Il y a des tapis roulants partout, du gris et du noir à perte de vue, et l'odeur de la poudre est quasi insupportable. Naturellement nous n'avons pas de masques à gaz. L'un de ces tapis roulant se situe devant moi et l'un de mes camarades, Ilhan, vingt ans. Nous n'échangeons comme à notre habitude que quelques mots nécessaires au bon déroulement de l'assemblage des différentes parties des armes. Nais, dix-neuf ans et Lilian, quinze ans, ses frères étaient à sa droite et travaillaient en silence. Le travail, le travail encore et toujours!

« -Eh, toi là-bas! Oui toi, numéro 8666! Cesse immédiatement de paresser, tu vas faire ralentir la production. » Je ne bronche pas car il me menace de son taser. Mais je m'ennuie terriblement, et j'ai les yeux qui me brûlent, en plus des voies respiratoires. Le reste de la journée se passe ainsi, sans trop de dégâts matériels. Hormis quelques électrisations par-ci, par-là, et nous ne sommes plus très sensibles aux cris de tortures quand ils viennent des autres, en fait nous ne sommes plus sensibles du tout. L'ai-je seulement un jour été? Je me demande comment j'en suis arrivé là, mais j'ai toujours connu cela. Il n'est pas digne d'un être humain de ne se poser aucune question quand à son esclavage. La pensée est ce qui nous différencie de l'animal, or très peu d'entre nous en sommes pourvu.

Enfin je sors de l'usine exténué, fais un bref signe de main à Ilhan, qui me souris en retour (Je crois que lui aussi a eu le privilège de ne pas être éduqué par des chacals) et je marche rapidement vers ma tour. J'ai envie de courir, car j'ai très soif, mais je n'en ai pas le droit, on croirait à une émeute, à une rébellion. Celles-ci sont de moins en moins courantes, car le pourcentage d'êtres humains diminue considérablement. Sur ma route il y a la potence où on exécute les hérétiques (: ceux qui manifestent leur mécontentement) et leur famille. On n'hésite pas à assassiner des enfants bien entendu! En m'approchant je reconnais la petite fille aux yeux tout-à-l'heure reflétant les faibles rayons de soleil qui parvenaient à percer les épais nuages gris, et qui désormais prenaient une teinte cendrée, ses paupières mi-closes. Elle était pendue aux côtés de son père, sa dernière famille. Un écriteau indiquait que le numéro 6103 et sa fille avaient tentés de fuir. Comment? Dans quelles conditions? Rien de plus n'était indiqué. J'eus soudain un haut-le-cœur et une larme perla à mes yeux. Je me rend compte qu'en fait je suis très émotif. Je parviens à me retenir de régurgiter mon petit déjeuner, et par la même occasion d'attirer l'attention sur moi.

Il n'y a plus personne autour de moi, le soleil se couche et j'ai envie de courir, mais il y a des détecteurs qui repèrent les mouvements brusques. En bas de ma tour je passe ma main gauche sur le reconnaisseur d'empreintes digitales, et je monte les vingt-et-un étages rapidement. Quand je referme la porte de chez moi je m'aperçois qu'il est juste l'heure de regarder la télévision. Scabior sait quand nos télévisions sont éteintes à 19.20h. J'allume prestement le poste et bois l'équivalent d'un litre d'eau directement au robinet. J'ai envie d'aller voir ma mère... Ce que je fait à 20.00h après avoir supporté pendant quarante minutes les grands sourires abominables de Scabior, mais qu'il espère charmeurs.

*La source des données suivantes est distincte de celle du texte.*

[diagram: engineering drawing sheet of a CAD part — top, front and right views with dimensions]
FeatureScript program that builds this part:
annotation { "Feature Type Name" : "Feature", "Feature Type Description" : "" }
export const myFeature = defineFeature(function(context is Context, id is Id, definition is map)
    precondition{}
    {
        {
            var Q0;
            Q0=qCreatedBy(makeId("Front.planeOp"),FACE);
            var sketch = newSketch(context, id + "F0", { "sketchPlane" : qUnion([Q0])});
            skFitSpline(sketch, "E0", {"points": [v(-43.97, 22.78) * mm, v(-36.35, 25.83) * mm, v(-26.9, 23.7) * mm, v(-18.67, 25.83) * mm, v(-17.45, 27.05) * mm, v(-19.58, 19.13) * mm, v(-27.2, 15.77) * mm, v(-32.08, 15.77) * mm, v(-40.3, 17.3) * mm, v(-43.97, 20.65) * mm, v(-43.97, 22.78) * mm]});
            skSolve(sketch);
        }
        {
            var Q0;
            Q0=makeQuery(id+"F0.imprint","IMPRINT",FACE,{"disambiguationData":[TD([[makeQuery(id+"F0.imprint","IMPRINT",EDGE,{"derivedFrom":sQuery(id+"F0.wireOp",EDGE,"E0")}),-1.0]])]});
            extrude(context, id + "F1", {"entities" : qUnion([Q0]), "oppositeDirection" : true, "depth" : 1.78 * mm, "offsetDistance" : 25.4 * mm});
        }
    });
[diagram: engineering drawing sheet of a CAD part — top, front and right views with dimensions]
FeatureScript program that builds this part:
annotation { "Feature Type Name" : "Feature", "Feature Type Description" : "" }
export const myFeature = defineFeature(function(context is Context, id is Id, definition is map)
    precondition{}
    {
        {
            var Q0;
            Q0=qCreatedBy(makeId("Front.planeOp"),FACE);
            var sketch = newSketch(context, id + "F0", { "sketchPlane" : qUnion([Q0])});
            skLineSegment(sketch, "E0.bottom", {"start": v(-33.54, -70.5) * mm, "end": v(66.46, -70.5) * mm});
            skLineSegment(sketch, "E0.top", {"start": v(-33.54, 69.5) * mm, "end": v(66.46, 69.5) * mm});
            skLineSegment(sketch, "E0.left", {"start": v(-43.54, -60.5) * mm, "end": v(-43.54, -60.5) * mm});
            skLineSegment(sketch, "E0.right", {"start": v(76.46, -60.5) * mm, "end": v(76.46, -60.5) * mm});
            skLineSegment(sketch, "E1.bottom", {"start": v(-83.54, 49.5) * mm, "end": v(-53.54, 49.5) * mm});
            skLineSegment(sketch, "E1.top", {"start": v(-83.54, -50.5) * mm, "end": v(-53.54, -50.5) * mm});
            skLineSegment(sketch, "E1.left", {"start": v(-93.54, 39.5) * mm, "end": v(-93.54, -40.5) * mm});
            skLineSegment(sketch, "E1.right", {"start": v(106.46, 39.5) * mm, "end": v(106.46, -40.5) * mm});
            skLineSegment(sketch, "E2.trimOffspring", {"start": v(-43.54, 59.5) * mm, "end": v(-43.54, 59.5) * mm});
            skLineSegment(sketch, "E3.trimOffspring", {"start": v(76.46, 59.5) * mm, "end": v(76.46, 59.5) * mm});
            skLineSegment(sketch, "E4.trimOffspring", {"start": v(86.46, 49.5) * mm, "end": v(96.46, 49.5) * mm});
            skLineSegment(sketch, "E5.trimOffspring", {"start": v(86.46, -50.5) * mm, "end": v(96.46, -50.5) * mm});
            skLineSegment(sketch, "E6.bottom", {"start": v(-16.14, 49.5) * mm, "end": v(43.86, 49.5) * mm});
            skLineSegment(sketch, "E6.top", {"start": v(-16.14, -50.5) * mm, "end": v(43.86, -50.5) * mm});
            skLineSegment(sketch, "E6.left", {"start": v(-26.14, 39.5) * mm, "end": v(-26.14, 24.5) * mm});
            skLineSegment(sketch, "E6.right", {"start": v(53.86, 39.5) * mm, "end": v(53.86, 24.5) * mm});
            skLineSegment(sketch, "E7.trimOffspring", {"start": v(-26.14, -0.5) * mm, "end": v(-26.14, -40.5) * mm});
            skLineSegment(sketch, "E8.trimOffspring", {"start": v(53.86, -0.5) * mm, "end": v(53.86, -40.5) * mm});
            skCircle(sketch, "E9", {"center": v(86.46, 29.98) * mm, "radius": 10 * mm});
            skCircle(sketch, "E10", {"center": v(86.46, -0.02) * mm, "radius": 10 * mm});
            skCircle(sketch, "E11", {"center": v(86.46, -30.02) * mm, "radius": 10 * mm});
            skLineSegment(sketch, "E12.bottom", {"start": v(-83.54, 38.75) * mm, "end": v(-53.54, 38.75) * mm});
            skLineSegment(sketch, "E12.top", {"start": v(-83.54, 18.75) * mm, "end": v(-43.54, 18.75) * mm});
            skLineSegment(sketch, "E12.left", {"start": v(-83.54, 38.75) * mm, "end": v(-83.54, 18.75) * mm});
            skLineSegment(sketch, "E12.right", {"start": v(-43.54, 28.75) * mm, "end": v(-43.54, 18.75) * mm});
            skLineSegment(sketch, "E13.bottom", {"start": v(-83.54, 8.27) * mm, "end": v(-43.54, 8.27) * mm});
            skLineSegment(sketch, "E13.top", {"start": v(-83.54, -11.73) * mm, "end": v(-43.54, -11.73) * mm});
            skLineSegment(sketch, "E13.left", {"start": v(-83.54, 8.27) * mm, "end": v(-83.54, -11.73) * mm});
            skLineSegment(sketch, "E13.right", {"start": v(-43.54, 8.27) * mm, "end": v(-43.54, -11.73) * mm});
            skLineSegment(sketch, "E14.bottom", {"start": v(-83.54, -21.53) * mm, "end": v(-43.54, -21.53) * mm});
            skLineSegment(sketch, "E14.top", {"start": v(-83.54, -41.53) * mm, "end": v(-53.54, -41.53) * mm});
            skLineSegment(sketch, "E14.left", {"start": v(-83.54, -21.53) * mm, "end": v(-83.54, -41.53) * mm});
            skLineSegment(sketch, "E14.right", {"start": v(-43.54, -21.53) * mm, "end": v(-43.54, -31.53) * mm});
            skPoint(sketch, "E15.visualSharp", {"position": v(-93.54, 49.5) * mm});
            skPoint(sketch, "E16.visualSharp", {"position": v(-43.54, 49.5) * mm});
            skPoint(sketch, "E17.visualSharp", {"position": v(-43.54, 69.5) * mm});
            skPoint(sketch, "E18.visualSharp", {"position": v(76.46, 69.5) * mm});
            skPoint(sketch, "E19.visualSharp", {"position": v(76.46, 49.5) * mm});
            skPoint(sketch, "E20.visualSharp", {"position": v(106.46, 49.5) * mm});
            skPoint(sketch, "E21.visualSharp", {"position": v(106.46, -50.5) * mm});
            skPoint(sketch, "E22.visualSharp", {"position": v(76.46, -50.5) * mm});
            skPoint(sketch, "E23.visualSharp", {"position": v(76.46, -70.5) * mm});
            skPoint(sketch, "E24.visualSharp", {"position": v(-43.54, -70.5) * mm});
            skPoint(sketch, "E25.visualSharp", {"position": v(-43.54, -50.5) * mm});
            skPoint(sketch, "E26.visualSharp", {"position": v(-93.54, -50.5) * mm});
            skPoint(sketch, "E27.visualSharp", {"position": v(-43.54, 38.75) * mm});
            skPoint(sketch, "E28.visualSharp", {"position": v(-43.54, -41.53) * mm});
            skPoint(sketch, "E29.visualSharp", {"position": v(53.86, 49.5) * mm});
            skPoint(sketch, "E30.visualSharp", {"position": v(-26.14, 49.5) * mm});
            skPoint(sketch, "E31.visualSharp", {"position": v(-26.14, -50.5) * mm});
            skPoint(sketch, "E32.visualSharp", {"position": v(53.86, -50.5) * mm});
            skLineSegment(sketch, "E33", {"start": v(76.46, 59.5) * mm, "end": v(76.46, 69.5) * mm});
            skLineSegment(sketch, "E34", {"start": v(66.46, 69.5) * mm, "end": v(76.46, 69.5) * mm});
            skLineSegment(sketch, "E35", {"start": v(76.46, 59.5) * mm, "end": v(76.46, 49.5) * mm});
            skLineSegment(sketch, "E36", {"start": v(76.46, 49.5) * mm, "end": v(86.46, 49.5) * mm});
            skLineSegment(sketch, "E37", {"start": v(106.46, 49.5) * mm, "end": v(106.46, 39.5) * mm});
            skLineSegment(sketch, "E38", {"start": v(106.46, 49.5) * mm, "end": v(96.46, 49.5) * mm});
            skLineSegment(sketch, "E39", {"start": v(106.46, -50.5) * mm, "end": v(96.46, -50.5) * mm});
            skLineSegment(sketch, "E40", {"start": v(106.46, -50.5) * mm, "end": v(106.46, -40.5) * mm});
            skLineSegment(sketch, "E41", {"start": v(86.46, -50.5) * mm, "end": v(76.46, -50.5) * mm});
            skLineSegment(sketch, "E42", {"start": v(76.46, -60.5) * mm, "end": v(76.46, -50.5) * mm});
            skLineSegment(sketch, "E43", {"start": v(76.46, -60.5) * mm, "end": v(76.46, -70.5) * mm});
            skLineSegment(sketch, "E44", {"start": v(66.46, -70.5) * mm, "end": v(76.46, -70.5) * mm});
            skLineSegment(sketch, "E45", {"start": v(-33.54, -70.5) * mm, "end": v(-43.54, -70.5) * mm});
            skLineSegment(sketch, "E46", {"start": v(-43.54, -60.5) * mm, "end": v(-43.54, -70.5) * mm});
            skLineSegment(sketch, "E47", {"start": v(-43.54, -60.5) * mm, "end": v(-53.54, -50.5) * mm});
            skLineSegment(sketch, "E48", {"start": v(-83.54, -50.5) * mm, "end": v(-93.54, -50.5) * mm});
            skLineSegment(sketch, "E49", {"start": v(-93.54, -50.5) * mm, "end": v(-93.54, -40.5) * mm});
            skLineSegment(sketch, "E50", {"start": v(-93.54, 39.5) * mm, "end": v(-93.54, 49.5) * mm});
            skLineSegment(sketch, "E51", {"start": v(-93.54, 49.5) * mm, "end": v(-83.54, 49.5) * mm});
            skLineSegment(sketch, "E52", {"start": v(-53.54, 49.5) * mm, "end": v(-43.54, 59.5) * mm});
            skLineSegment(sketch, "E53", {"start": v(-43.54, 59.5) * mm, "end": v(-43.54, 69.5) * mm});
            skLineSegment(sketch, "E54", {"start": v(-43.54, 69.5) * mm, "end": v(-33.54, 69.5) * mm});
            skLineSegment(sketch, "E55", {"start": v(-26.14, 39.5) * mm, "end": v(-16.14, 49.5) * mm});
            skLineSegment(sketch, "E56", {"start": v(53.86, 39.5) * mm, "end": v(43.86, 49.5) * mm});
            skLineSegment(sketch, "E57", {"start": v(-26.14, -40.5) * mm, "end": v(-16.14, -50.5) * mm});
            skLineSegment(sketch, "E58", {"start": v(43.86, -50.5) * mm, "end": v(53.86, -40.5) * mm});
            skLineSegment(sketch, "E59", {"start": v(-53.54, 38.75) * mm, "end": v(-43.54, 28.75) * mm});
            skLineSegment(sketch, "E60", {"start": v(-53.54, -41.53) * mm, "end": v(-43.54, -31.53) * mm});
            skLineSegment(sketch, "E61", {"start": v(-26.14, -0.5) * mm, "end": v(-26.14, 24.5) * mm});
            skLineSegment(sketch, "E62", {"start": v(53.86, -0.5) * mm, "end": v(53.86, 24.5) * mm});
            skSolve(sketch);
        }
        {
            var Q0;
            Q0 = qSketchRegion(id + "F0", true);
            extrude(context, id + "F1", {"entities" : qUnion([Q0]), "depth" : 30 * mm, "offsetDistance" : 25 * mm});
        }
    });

Était-ce écrit? La petite fille blonde tout-à-l'heure était-elle un signe annonciateur? Où n'était-ce qu'une coïncidence? Mais ce soir-là en ouvrant la porte de la chambre de ma mère je ne vis sur son lit qu'un corps sans vie étalé de tout son long, le visage grisâtre et les mains très (trop) pâles. Ses yeux étaient également très clairs, mais grands ouverts cette fois. Sa mort était semblable à celle de Fenrir. Je me suis agenouillé, puis allongé doucement à même le sol, et ai fermé les yeux. Pour ne pas les rouvrir.